**SUPPLIED DATA:**
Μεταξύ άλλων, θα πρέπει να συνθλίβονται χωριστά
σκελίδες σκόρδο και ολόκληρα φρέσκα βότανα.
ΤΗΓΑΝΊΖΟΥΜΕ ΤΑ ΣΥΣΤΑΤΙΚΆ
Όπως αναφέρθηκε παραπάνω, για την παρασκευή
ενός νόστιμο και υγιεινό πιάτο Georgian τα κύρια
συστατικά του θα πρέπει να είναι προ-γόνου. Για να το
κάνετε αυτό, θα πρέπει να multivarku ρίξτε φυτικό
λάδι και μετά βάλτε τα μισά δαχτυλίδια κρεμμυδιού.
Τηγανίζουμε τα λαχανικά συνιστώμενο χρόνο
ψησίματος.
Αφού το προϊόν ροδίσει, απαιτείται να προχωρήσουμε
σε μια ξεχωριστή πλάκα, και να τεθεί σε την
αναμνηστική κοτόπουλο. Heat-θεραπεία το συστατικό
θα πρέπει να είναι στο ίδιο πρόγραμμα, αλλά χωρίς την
==
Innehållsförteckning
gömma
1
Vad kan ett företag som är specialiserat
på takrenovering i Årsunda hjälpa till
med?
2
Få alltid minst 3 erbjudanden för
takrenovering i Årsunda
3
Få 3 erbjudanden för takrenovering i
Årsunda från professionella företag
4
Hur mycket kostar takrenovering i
---
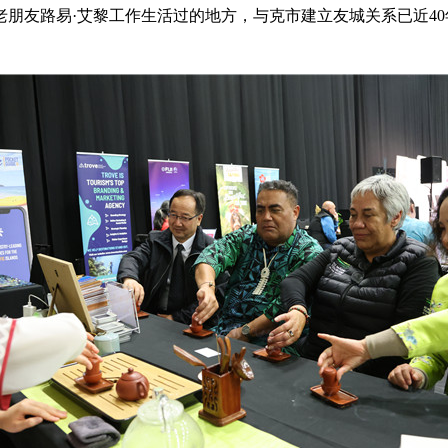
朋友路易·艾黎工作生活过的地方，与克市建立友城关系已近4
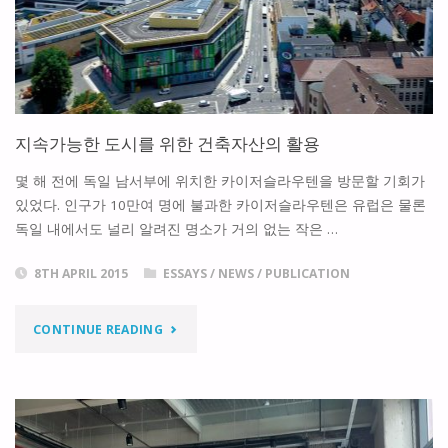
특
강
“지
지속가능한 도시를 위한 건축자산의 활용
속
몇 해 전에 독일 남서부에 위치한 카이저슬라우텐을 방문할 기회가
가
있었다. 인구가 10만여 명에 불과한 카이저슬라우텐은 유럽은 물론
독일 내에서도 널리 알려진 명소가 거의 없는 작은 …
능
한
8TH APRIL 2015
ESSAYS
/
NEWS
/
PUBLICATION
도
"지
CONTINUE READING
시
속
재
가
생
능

**TASK:** Return, with no change at all, every line in the entries above from the line containing "Μεταξύ άλλων, θα" through the line containing "θα πρέπει να είναι στο".

**RESPONSE BELOW:**
Μεταξύ άλλων, θα πρέπει να συνθλίβονται χωριστά
σκελίδες σκόρδο και ολόκληρα φρέσκα βότανα.
ΤΗΓΑΝΊΖΟΥΜΕ ΤΑ ΣΥΣΤΑΤΙΚΆ
Όπως αναφέρθηκε παραπάνω, για την παρασκευή
ενός νόστιμο και υγιεινό πιάτο Georgian τα κύρια
συστατικά του θα πρέπει να είναι προ-γόνου. Για να το
κάνετε αυτό, θα πρέπει να multivarku ρίξτε φυτικό
λάδι και μετά βάλτε τα μισά δαχτυλίδια κρεμμυδιού.
Τηγανίζουμε τα λαχανικά συνιστώμενο χρόνο
ψησίματος.
Αφού το προϊόν ροδίσει, απαιτείται να προχωρήσουμε
σε μια ξεχωριστή πλάκα, και να τεθεί σε την
αναμνηστική κοτόπουλο. Heat-θεραπεία το συστατικό
θα πρέπει να είναι στο ίδιο πρόγραμμα, αλλά χωρίς την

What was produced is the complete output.